Exercise aim ▸ Within the records below, reproduce without change the lines from the line that has "right eye: (619, 170)" through the line that has "right eye: (125, 98)", and only those.

Input data ▸
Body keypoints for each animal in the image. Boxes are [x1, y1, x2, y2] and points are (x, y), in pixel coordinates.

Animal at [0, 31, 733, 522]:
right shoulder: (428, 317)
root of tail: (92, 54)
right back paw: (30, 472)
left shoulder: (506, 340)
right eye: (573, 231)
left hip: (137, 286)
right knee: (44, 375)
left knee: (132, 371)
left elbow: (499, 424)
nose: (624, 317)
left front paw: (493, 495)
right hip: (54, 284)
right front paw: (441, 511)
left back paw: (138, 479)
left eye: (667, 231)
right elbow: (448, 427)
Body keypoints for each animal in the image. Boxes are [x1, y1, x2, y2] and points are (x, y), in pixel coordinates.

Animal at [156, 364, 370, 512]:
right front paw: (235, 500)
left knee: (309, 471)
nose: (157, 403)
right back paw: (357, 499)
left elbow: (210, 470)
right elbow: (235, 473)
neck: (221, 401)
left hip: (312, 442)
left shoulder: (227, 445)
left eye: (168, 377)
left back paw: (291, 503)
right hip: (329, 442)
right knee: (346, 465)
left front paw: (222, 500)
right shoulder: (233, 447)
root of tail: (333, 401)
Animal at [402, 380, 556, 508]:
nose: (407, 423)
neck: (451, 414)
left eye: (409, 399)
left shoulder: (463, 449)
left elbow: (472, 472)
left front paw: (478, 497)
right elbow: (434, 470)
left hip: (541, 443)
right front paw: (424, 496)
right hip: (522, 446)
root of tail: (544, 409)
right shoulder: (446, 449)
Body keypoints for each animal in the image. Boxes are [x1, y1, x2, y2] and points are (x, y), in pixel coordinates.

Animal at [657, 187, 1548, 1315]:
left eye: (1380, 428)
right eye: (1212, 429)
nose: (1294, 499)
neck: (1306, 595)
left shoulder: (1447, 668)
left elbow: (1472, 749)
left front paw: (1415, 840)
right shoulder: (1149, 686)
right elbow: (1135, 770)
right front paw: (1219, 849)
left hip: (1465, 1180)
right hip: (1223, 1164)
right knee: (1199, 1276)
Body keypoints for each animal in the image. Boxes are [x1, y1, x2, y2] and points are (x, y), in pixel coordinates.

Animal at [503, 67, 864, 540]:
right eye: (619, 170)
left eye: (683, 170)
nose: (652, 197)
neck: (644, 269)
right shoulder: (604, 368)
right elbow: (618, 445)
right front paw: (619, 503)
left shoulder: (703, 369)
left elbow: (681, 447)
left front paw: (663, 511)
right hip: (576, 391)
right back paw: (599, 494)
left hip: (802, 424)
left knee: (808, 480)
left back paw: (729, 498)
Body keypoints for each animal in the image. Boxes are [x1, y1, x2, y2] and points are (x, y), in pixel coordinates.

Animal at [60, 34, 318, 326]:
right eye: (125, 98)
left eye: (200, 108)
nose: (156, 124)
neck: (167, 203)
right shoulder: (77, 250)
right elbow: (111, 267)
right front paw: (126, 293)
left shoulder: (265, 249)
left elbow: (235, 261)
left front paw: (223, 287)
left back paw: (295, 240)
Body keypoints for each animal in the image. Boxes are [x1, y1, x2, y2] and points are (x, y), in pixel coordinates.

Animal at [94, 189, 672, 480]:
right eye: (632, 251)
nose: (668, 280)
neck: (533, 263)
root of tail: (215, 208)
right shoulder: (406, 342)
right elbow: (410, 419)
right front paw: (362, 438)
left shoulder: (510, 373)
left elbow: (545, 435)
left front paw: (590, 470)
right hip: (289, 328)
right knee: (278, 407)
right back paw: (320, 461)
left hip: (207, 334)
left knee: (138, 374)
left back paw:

Result of this task ▸
right eye: (619, 170)
left eye: (683, 170)
nose: (652, 197)
neck: (644, 269)
right shoulder: (604, 368)
right elbow: (618, 445)
right front paw: (619, 503)
left shoulder: (703, 369)
left elbow: (681, 447)
left front paw: (663, 511)
right hip: (576, 391)
right back paw: (599, 494)
left hip: (802, 424)
left knee: (808, 480)
left back paw: (729, 498)
Body keypoints for each animal in the image. Boxes are [x1, y1, x2, y2] and points are (x, y), in pixel coordinates.

Animal at [60, 34, 318, 326]:
right eye: (125, 98)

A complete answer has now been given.